The task: Print the entries underneath word for word, omitting whatever pictures they contain.

• • •

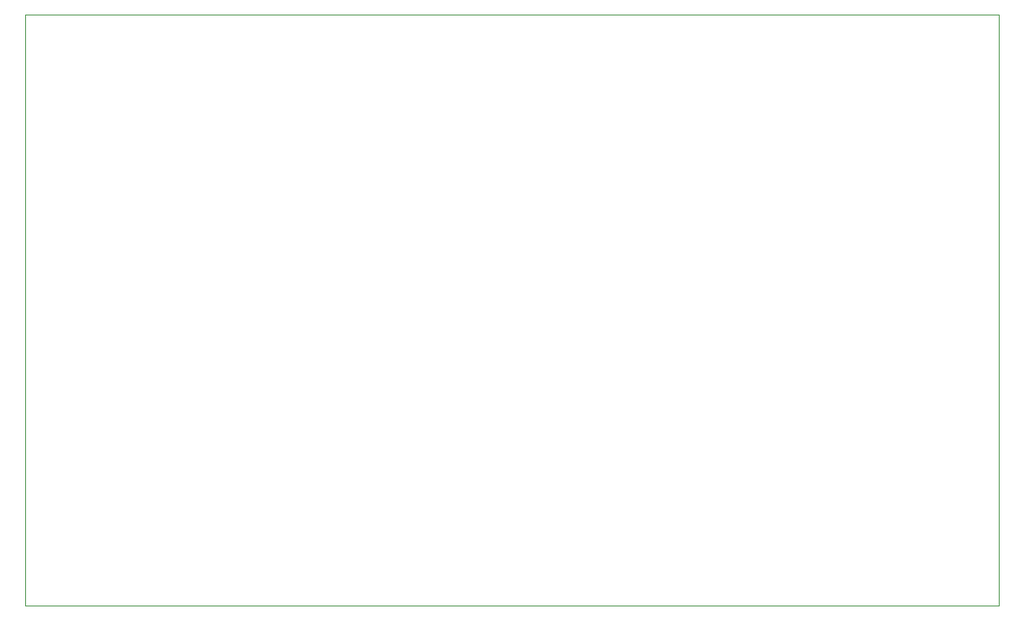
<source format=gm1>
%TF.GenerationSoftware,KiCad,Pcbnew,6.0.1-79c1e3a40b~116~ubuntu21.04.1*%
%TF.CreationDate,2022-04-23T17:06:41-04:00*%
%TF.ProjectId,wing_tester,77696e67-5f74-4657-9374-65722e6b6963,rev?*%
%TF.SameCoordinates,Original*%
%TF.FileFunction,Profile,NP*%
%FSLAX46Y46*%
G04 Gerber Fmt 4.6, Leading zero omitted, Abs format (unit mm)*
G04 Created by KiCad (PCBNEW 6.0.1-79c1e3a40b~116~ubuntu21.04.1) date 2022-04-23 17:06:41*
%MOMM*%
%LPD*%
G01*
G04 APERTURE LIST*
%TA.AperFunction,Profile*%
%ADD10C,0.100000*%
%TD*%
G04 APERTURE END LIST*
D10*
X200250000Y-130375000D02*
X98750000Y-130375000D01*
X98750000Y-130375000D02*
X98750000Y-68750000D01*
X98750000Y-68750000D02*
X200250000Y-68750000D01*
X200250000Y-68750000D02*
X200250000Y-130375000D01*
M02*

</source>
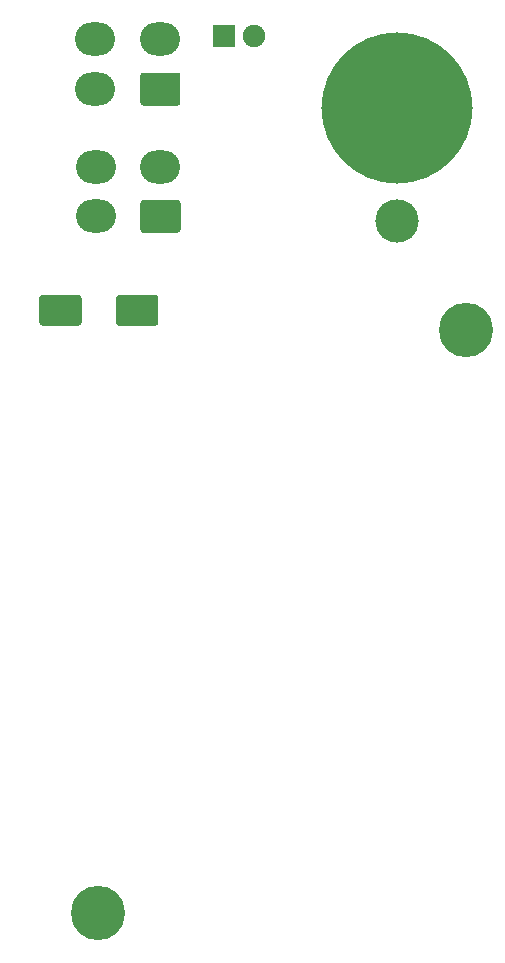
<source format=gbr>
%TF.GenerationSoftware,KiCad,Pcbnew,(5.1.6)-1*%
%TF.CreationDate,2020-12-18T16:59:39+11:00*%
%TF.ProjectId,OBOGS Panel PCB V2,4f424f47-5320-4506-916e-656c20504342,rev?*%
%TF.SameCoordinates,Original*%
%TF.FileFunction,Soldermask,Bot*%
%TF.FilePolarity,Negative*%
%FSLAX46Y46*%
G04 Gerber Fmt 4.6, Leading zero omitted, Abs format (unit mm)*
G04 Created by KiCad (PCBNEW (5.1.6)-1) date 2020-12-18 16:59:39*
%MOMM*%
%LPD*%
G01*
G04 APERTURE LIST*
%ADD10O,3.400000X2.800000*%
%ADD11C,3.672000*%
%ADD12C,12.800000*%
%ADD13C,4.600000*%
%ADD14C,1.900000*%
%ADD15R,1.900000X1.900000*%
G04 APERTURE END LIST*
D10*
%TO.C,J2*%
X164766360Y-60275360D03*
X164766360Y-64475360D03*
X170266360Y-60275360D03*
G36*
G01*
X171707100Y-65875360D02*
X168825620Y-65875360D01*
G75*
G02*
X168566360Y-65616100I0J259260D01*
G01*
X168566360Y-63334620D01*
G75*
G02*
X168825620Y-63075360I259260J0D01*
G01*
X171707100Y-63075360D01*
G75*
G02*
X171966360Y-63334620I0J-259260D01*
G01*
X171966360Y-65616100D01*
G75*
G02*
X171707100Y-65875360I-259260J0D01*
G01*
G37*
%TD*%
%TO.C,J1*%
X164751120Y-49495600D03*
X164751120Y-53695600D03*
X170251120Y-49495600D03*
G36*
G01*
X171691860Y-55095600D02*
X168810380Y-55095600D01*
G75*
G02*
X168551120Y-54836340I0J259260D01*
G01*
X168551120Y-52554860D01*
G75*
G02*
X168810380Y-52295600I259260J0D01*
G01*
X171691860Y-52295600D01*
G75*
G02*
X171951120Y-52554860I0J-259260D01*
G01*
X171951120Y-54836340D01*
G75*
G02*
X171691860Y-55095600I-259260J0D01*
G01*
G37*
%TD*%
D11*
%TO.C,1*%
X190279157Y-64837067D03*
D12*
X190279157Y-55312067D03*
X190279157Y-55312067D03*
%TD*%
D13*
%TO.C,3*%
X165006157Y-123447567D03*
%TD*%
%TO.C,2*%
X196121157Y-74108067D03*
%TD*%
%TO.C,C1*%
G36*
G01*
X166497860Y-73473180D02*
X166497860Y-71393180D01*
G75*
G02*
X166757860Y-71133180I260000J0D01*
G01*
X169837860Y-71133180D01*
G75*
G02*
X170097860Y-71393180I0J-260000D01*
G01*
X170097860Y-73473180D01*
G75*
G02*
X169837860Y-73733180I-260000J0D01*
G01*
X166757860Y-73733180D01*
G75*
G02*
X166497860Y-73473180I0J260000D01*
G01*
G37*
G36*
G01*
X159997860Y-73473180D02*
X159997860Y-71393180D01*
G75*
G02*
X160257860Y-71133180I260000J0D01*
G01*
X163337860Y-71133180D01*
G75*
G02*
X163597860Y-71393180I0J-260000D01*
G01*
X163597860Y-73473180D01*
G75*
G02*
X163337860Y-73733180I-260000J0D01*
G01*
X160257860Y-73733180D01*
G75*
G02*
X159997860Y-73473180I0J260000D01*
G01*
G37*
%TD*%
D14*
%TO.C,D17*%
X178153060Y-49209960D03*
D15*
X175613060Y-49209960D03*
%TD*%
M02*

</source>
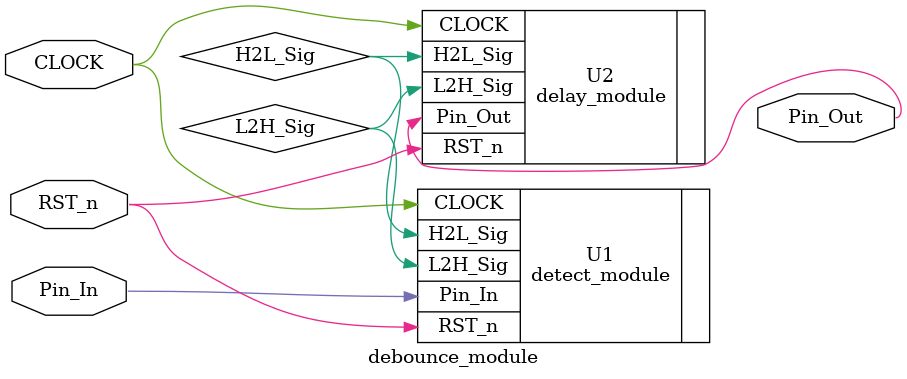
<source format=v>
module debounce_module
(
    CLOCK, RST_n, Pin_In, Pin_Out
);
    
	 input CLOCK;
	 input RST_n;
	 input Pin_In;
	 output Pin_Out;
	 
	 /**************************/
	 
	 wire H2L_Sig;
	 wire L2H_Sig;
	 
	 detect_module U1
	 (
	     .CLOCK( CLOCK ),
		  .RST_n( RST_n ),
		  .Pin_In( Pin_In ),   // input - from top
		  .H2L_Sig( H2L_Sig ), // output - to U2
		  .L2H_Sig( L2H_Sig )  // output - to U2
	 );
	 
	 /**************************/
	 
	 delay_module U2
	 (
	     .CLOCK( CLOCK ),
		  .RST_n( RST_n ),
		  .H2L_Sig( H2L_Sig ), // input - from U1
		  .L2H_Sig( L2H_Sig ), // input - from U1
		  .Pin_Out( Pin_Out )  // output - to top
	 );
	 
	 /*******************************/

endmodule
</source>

• • •

Reply:
<source format=gm1>
%TF.GenerationSoftware,KiCad,Pcbnew,6.0.1-79c1e3a40b~116~ubuntu21.04.1*%
%TF.CreationDate,2022-04-23T17:06:41-04:00*%
%TF.ProjectId,wing_tester,77696e67-5f74-4657-9374-65722e6b6963,rev?*%
%TF.SameCoordinates,Original*%
%TF.FileFunction,Profile,NP*%
%FSLAX46Y46*%
G04 Gerber Fmt 4.6, Leading zero omitted, Abs format (unit mm)*
G04 Created by KiCad (PCBNEW 6.0.1-79c1e3a40b~116~ubuntu21.04.1) date 2022-04-23 17:06:41*
%MOMM*%
%LPD*%
G01*
G04 APERTURE LIST*
%TA.AperFunction,Profile*%
%ADD10C,0.100000*%
%TD*%
G04 APERTURE END LIST*
D10*
X200250000Y-130375000D02*
X98750000Y-130375000D01*
X98750000Y-130375000D02*
X98750000Y-68750000D01*
X98750000Y-68750000D02*
X200250000Y-68750000D01*
X200250000Y-68750000D02*
X200250000Y-130375000D01*
M02*

</source>
<source format=gbr>
%TF.GenerationSoftware,KiCad,Pcbnew,(5.1.6)-1*%
%TF.CreationDate,2020-12-18T16:59:39+11:00*%
%TF.ProjectId,OBOGS Panel PCB V2,4f424f47-5320-4506-916e-656c20504342,rev?*%
%TF.SameCoordinates,Original*%
%TF.FileFunction,Soldermask,Bot*%
%TF.FilePolarity,Negative*%
%FSLAX46Y46*%
G04 Gerber Fmt 4.6, Leading zero omitted, Abs format (unit mm)*
G04 Created by KiCad (PCBNEW (5.1.6)-1) date 2020-12-18 16:59:39*
%MOMM*%
%LPD*%
G01*
G04 APERTURE LIST*
%ADD10O,3.400000X2.800000*%
%ADD11C,3.672000*%
%ADD12C,12.800000*%
%ADD13C,4.600000*%
%ADD14C,1.900000*%
%ADD15R,1.900000X1.900000*%
G04 APERTURE END LIST*
D10*
%TO.C,J2*%
X164766360Y-60275360D03*
X164766360Y-64475360D03*
X170266360Y-60275360D03*
G36*
G01*
X171707100Y-65875360D02*
X168825620Y-65875360D01*
G75*
G02*
X168566360Y-65616100I0J259260D01*
G01*
X168566360Y-63334620D01*
G75*
G02*
X168825620Y-63075360I259260J0D01*
G01*
X171707100Y-63075360D01*
G75*
G02*
X171966360Y-63334620I0J-259260D01*
G01*
X171966360Y-65616100D01*
G75*
G02*
X171707100Y-65875360I-259260J0D01*
G01*
G37*
%TD*%
%TO.C,J1*%
X164751120Y-49495600D03*
X164751120Y-53695600D03*
X170251120Y-49495600D03*
G36*
G01*
X171691860Y-55095600D02*
X168810380Y-55095600D01*
G75*
G02*
X168551120Y-54836340I0J259260D01*
G01*
X168551120Y-52554860D01*
G75*
G02*
X168810380Y-52295600I259260J0D01*
G01*
X171691860Y-52295600D01*
G75*
G02*
X171951120Y-52554860I0J-259260D01*
G01*
X171951120Y-54836340D01*
G75*
G02*
X171691860Y-55095600I-259260J0D01*
G01*
G37*
%TD*%
D11*
%TO.C,1*%
X190279157Y-64837067D03*
D12*
X190279157Y-55312067D03*
X190279157Y-55312067D03*
%TD*%
D13*
%TO.C,3*%
X165006157Y-123447567D03*
%TD*%
%TO.C,2*%
X196121157Y-74108067D03*
%TD*%
%TO.C,C1*%
G36*
G01*
X166497860Y-73473180D02*
X166497860Y-71393180D01*
G75*
G02*
X166757860Y-71133180I260000J0D01*
G01*
X169837860Y-71133180D01*
G75*
G02*
X170097860Y-71393180I0J-260000D01*
G01*
X170097860Y-73473180D01*
G75*
G02*
X169837860Y-73733180I-260000J0D01*
G01*
X166757860Y-73733180D01*
G75*
G02*
X166497860Y-73473180I0J260000D01*
G01*
G37*
G36*
G01*
X159997860Y-73473180D02*
X159997860Y-71393180D01*
G75*
G02*
X160257860Y-71133180I260000J0D01*
G01*
X163337860Y-71133180D01*
G75*
G02*
X163597860Y-71393180I0J-260000D01*
G01*
X163597860Y-73473180D01*
G75*
G02*
X163337860Y-73733180I-260000J0D01*
G01*
X160257860Y-73733180D01*
G75*
G02*
X159997860Y-73473180I0J260000D01*
G01*
G37*
%TD*%
D14*
%TO.C,D17*%
X178153060Y-49209960D03*
D15*
X175613060Y-49209960D03*
%TD*%
M02*

</source>
<source format=v>
module debounce_module
(
    CLOCK, RST_n, Pin_In, Pin_Out
);
    
	 input CLOCK;
	 input RST_n;
	 input Pin_In;
	 output Pin_Out;
	 
	 /**************************/
	 
	 wire H2L_Sig;
	 wire L2H_Sig;
	 
	 detect_module U1
	 (
	     .CLOCK( CLOCK ),
		  .RST_n( RST_n ),
		  .Pin_In( Pin_In ),   // input - from top
		  .H2L_Sig( H2L_Sig ), // output - to U2
		  .L2H_Sig( L2H_Sig )  // output - to U2
	 );
	 
	 /**************************/
	 
	 delay_module U2
	 (
	     .CLOCK( CLOCK ),
		  .RST_n( RST_n ),
		  .H2L_Sig( H2L_Sig ), // input - from U1
		  .L2H_Sig( L2H_Sig ), // input - from U1
		  .Pin_Out( Pin_Out )  // output - to top
	 );
	 
	 /*******************************/

endmodule
</source>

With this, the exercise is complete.